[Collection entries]
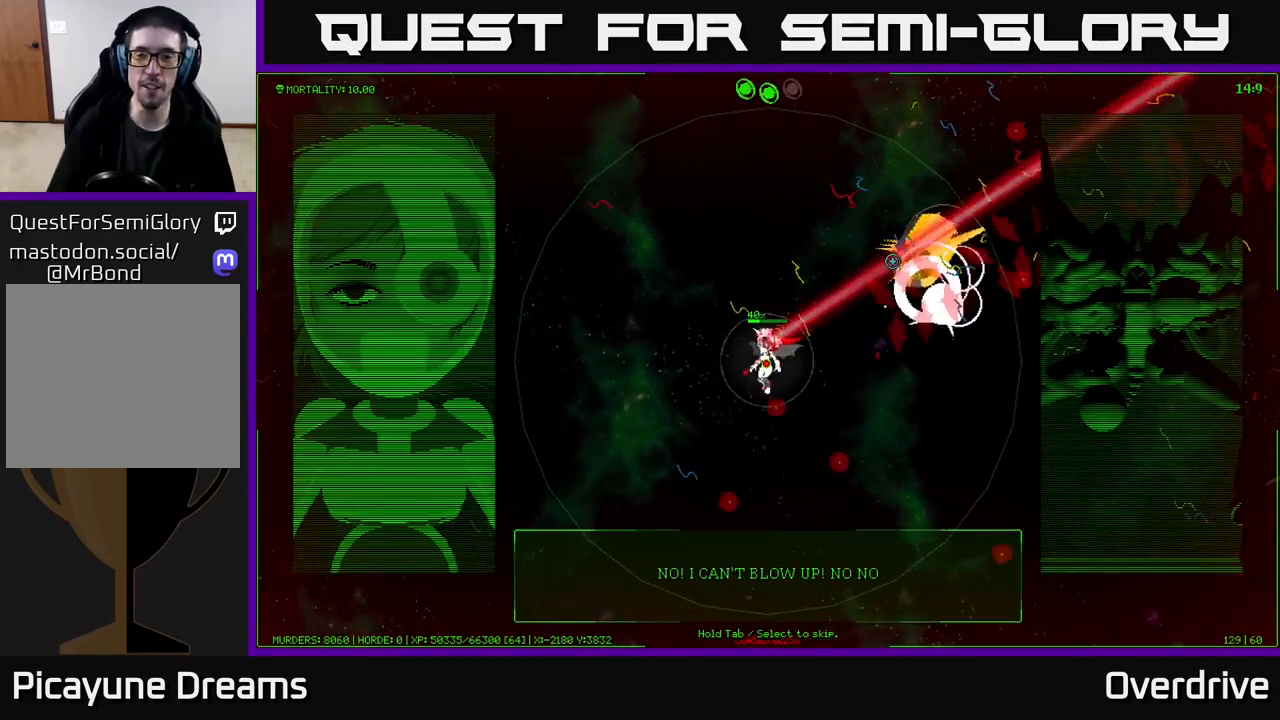
{"buttons": [], "left_stick": "up-right", "right_stick": "up-right", "events": [[450, "left_stick", "up-right"]]}
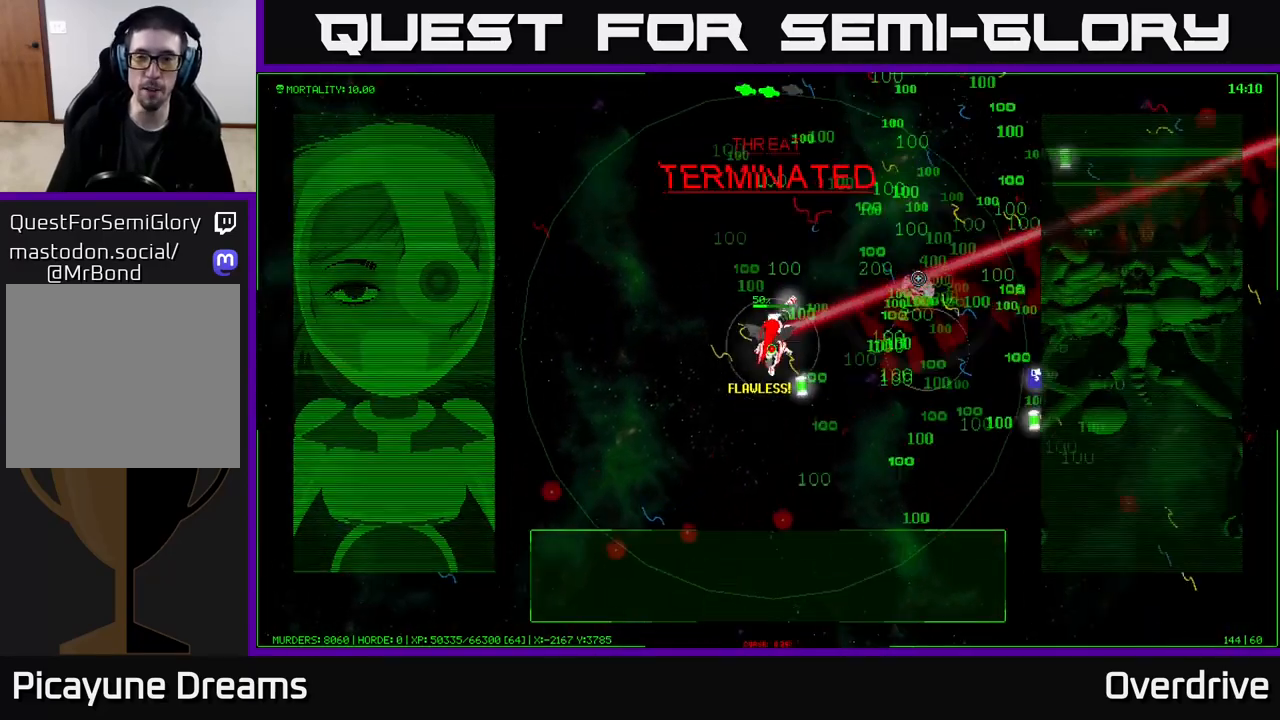
{"buttons": [], "left_stick": "up-right", "right_stick": "center", "events": [[100, "left_stick", "center"], [133, "right_stick", "center"], [350, "left_stick", "up-right"]]}
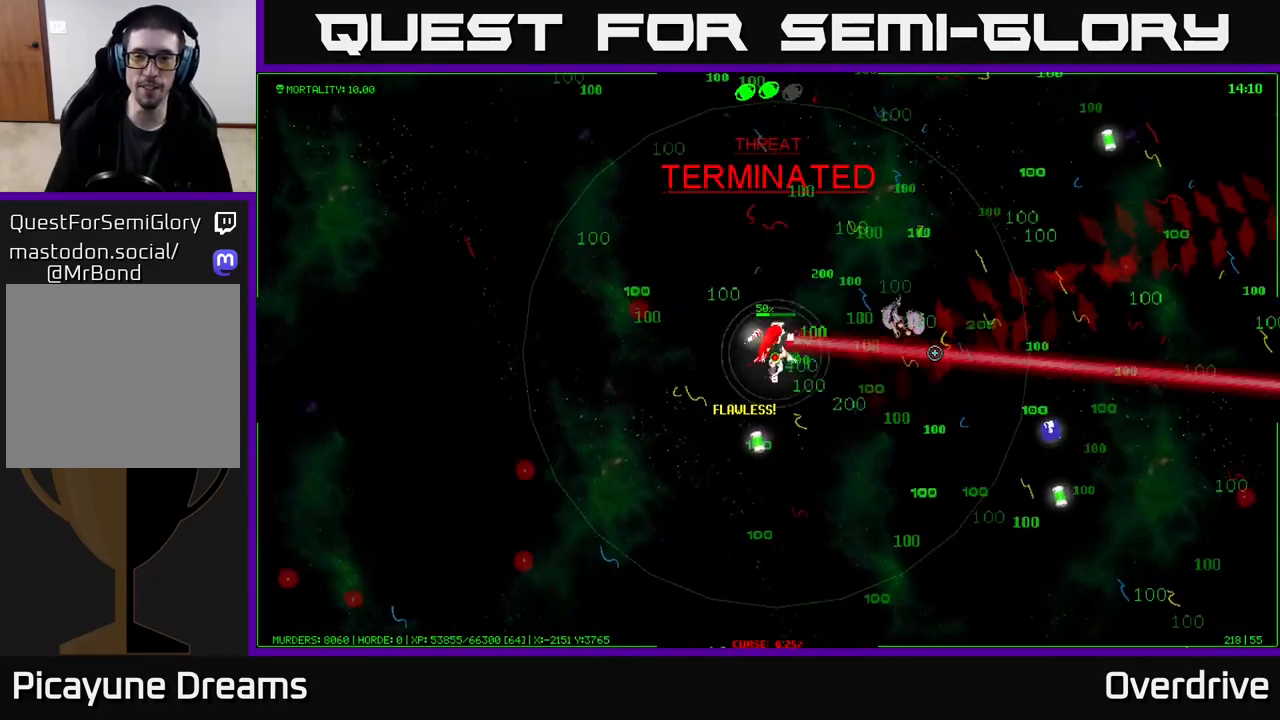
{"buttons": [], "left_stick": "down", "right_stick": "center", "events": [[33, "left_stick", "right"], [150, "left_stick", "down-right"], [317, "left_stick", "down-left"], [400, "left_stick", "down"]]}
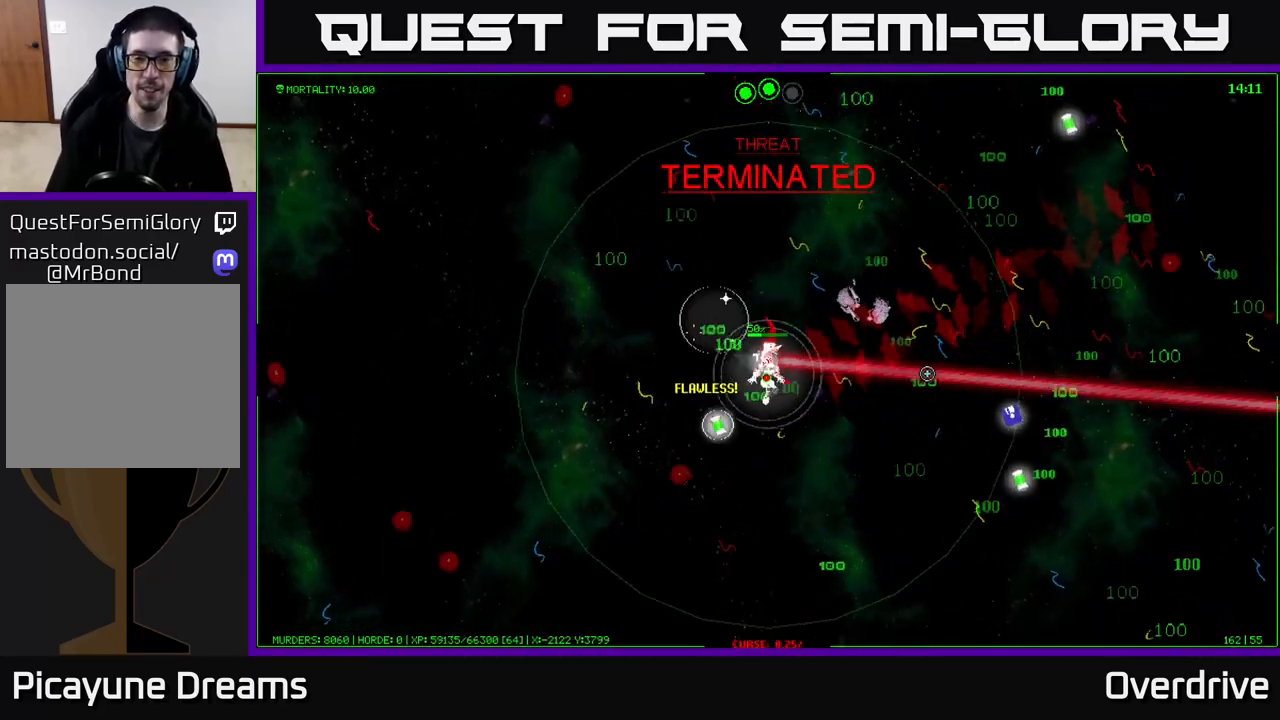
{"buttons": [], "left_stick": "down-right", "right_stick": "center", "events": [[100, "left_stick", "down-left"], [267, "left_stick", "down-right"]]}
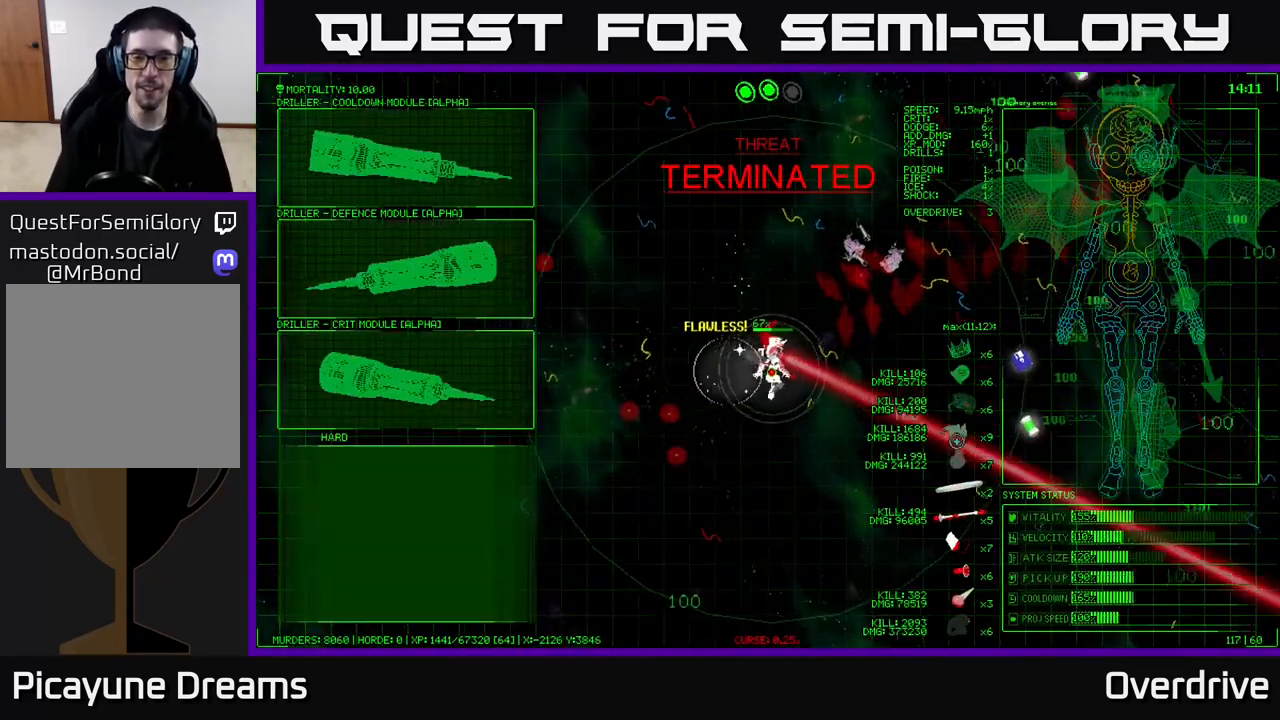
{"buttons": [], "left_stick": "center", "right_stick": "center", "events": [[50, "left_stick", "right"], [433, "left_stick", "center"]]}
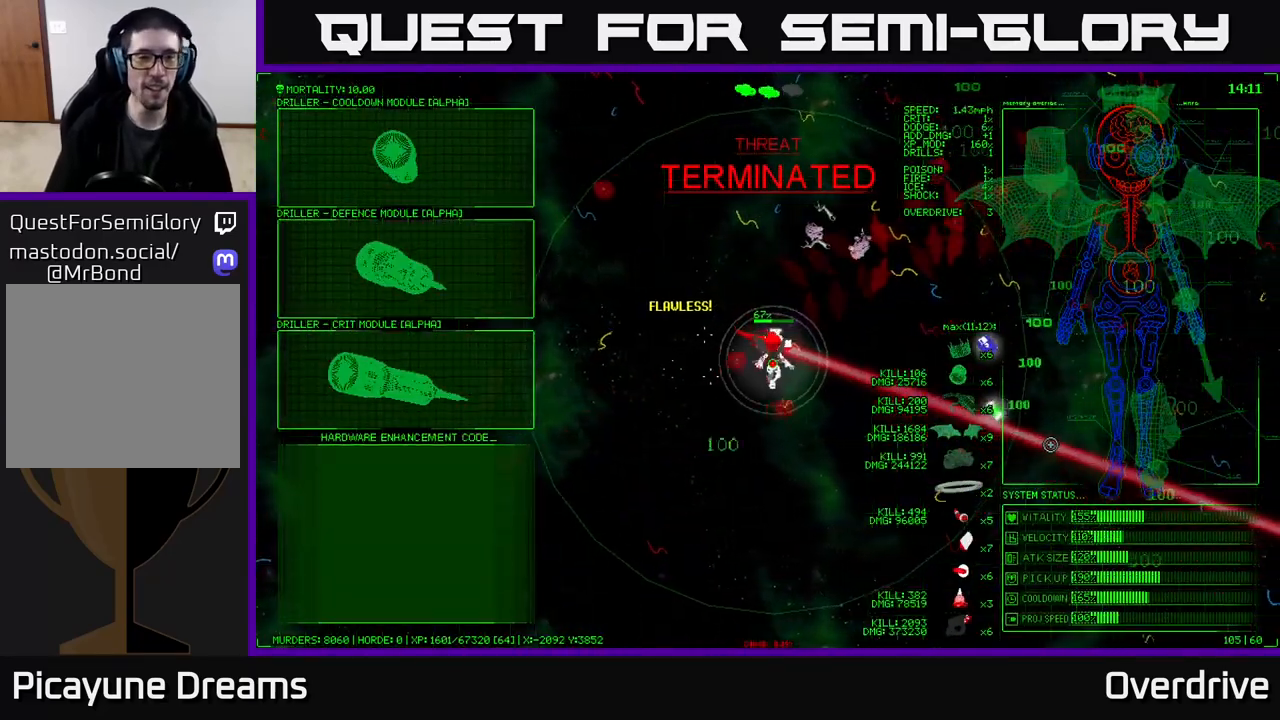
{"buttons": [], "left_stick": "left", "right_stick": "center", "events": [[100, "left_stick", "left"]]}
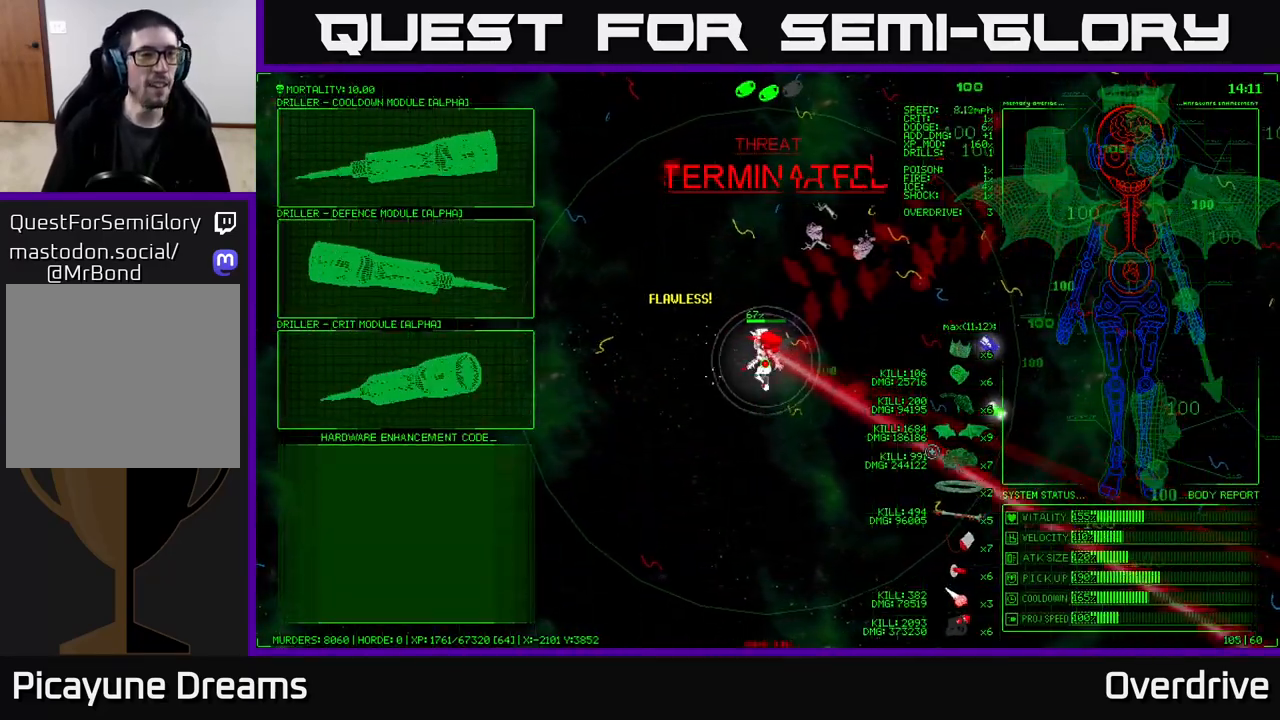
{"buttons": [], "left_stick": "left", "right_stick": "center", "events": [[150, "left_stick", "up-left"], [350, "left_stick", "left"]]}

● Description of the task:
Any pictures above are to be left out. Retype the rest of the records exactly.

● Written response:
{"buttons": [], "left_stick": "up-right", "right_stick": "up-right", "events": [[450, "left_stick", "up-right"]]}
{"buttons": [], "left_stick": "up-right", "right_stick": "center", "events": [[100, "left_stick", "center"], [133, "right_stick", "center"], [350, "left_stick", "up-right"]]}
{"buttons": [], "left_stick": "down", "right_stick": "center", "events": [[33, "left_stick", "right"], [150, "left_stick", "down-right"], [317, "left_stick", "down-left"], [400, "left_stick", "down"]]}
{"buttons": [], "left_stick": "down-right", "right_stick": "center", "events": [[100, "left_stick", "down-left"], [267, "left_stick", "down-right"]]}
{"buttons": [], "left_stick": "center", "right_stick": "center", "events": [[50, "left_stick", "right"], [433, "left_stick", "center"]]}
{"buttons": [], "left_stick": "left", "right_stick": "center", "events": [[100, "left_stick", "left"]]}
{"buttons": [], "left_stick": "left", "right_stick": "center", "events": [[150, "left_stick", "up-left"], [350, "left_stick", "left"]]}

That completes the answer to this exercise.